++++ Trecho do texto ++++

Novas ações sindicais denunciam péssimas condições de trabalho no Bradesco

Duas novas ações sindicais foram realizadas nesta quarta-feira,12, pelo Sindicato dos Bancários/ES. As atividades aconteceram nas agências do Bradesco de Jardim América, em Cariacica, e Sete Belo, em Viana, e foram feitas para expor as péssimas condições de trabalho a que estão submetidos os funcionários do banco.  Dirigentes sindicais conversaram com trabalhadores e clientes e […]

Duas novas ações sindicais foram realizadas nesta quarta-feira,12, pelo Sindicato dos Bancários/ES. As atividades aconteceram nas agências do Bradesco de Jardim América, em Cariacica, e Sete Belo, em Viana, e foram feitas para expor as péssimas condições de trabalho a que estão submetidos os funcionários do banco. 

Dirigentes sindicais conversaram com trabalhadores e clientes e apresentaram as principais reivindicações da categoria, entre elas, aumento salarial, plano de cargos e salários construído em parceria com os funcionários, auxílio educação, melhorias no plano de saúde e contratação de mais bancários.

++++ Dados extraídos ++++

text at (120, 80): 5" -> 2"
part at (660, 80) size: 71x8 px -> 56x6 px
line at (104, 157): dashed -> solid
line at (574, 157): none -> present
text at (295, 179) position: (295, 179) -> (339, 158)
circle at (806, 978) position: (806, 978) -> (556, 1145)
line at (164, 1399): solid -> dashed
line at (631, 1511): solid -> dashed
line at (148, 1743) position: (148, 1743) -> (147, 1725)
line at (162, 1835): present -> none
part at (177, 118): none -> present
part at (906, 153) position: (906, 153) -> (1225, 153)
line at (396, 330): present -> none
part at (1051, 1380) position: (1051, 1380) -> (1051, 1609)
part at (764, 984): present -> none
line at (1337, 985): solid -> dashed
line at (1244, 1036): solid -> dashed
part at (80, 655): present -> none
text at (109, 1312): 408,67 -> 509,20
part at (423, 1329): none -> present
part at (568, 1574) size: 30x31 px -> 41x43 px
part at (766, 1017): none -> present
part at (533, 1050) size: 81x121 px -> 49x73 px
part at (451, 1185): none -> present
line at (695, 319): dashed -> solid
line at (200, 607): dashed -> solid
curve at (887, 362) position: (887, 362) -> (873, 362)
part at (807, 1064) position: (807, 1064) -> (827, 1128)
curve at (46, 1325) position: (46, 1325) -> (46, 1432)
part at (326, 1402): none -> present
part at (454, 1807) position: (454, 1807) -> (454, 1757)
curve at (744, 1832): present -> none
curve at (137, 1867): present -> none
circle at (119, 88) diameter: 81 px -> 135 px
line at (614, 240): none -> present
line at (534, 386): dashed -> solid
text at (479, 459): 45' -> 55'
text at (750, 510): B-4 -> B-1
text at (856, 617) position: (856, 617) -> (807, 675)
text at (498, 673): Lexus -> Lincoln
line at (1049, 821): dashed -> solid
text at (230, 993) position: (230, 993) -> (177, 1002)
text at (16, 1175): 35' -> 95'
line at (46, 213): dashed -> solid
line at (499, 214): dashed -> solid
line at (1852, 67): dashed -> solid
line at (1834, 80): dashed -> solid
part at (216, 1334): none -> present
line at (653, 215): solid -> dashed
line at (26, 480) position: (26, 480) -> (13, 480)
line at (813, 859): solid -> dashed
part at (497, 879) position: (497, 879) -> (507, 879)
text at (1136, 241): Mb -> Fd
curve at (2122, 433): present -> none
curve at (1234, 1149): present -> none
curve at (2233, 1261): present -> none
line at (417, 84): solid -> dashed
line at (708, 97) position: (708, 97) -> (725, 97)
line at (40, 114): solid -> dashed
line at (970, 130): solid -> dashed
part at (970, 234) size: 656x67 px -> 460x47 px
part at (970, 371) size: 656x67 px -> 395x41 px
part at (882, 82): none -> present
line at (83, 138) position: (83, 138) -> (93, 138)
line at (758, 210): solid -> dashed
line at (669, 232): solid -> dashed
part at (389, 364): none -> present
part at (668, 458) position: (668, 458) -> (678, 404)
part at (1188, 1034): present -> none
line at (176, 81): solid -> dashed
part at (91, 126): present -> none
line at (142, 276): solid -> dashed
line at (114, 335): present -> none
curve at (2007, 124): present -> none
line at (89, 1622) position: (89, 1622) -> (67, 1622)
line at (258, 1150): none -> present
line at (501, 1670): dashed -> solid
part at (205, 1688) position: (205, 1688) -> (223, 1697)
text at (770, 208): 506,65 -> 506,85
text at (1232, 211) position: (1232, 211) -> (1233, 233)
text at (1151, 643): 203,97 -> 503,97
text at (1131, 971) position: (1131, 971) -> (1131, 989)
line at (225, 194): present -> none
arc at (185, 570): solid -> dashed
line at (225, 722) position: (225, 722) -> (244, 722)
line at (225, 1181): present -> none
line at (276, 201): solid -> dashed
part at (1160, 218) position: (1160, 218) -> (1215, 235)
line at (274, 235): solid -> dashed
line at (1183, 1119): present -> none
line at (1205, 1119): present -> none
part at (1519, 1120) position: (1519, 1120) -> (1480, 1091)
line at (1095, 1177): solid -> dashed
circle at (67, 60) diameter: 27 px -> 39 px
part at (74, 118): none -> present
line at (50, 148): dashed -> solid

++++

◆ **Instruções da tarefa**
Segundo a notícia sobre as ações sindicais no Bradesco, em quais agências do banco as atividades aconteceram?

◆ **Resposta escrita**
Nas agências de Jardim América, em Cariacica, e de Sete Belo, em Viana.